Genie

Inspired by the Gender Gap Tracker developed by Simon Fraser University, at LA NACION's Machine Learning Lab we decided to develop an AI model to track the gender gap in news articles in Spanish.

🔗 View Project

My Image

We developed an AI model to track the gender gap in news articles in Spanish by identifying the feminine, masculine, or non-binary gender of sources and quotes in its original content.

We worked on building the model based on a Natural Language Processing (NLP) division of Artificial Intelligence, utilizing the Python language. For person recognition, we employed the Spacy library in Spanish.

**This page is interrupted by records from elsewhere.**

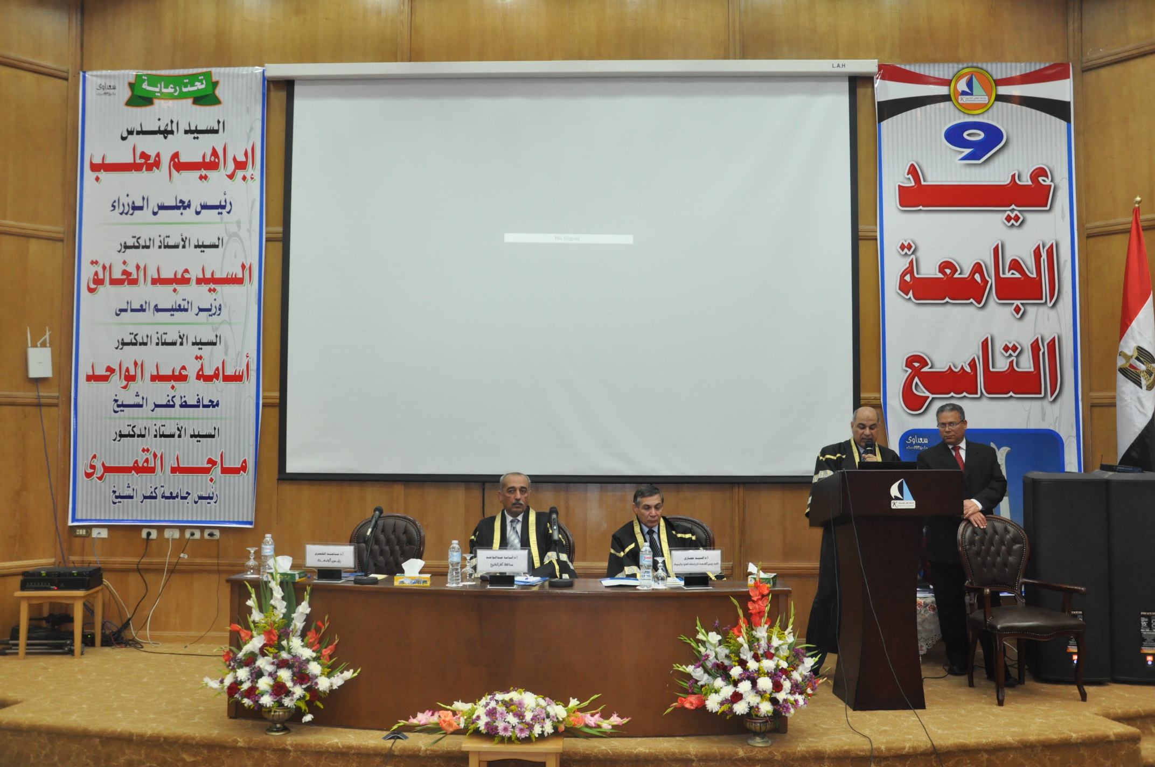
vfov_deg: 39.9
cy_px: 384
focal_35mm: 33
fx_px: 1057
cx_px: 578
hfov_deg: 57.3
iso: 1000
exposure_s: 1/40
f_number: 5
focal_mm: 22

The gender determination process involves consulting various databases and APIs that relate names to genders, such as Wikidata and RENAPER (National Registry of Persons of Argentina), which provided 50 million records through a request for access to public information (FOIA). Besides determining the gender of individuals, the tool also identifies quotations and verbs used.

My role

As the product owner of the project, I not only coordinated the overall development but was also actively involved in building the AI model. I collaborated closely with data scientists and developers to design and implement the Natural Language Processing algorithms, leveraging the Spacy library for Spanish language processing. My role encompassed both overseeing the project's progress and directly contributing to the creation of the model, ensuring its accuracy in determining gender and extracting relevant data from articles.

Impact

The impact of the Genie project has been significant in fostering gender awareness within the newsroom. Since its launch, the tool has been integrated into several editorial sections, including Community, Society, and Culture, among others. By processing over 66,000 articles and analyzing around 136,000 individuals by gender, the project has provided valuable insights into the gender balance of news coverage, helping journalists make data-driven decisions to improve representation and inclusivity in their reporting.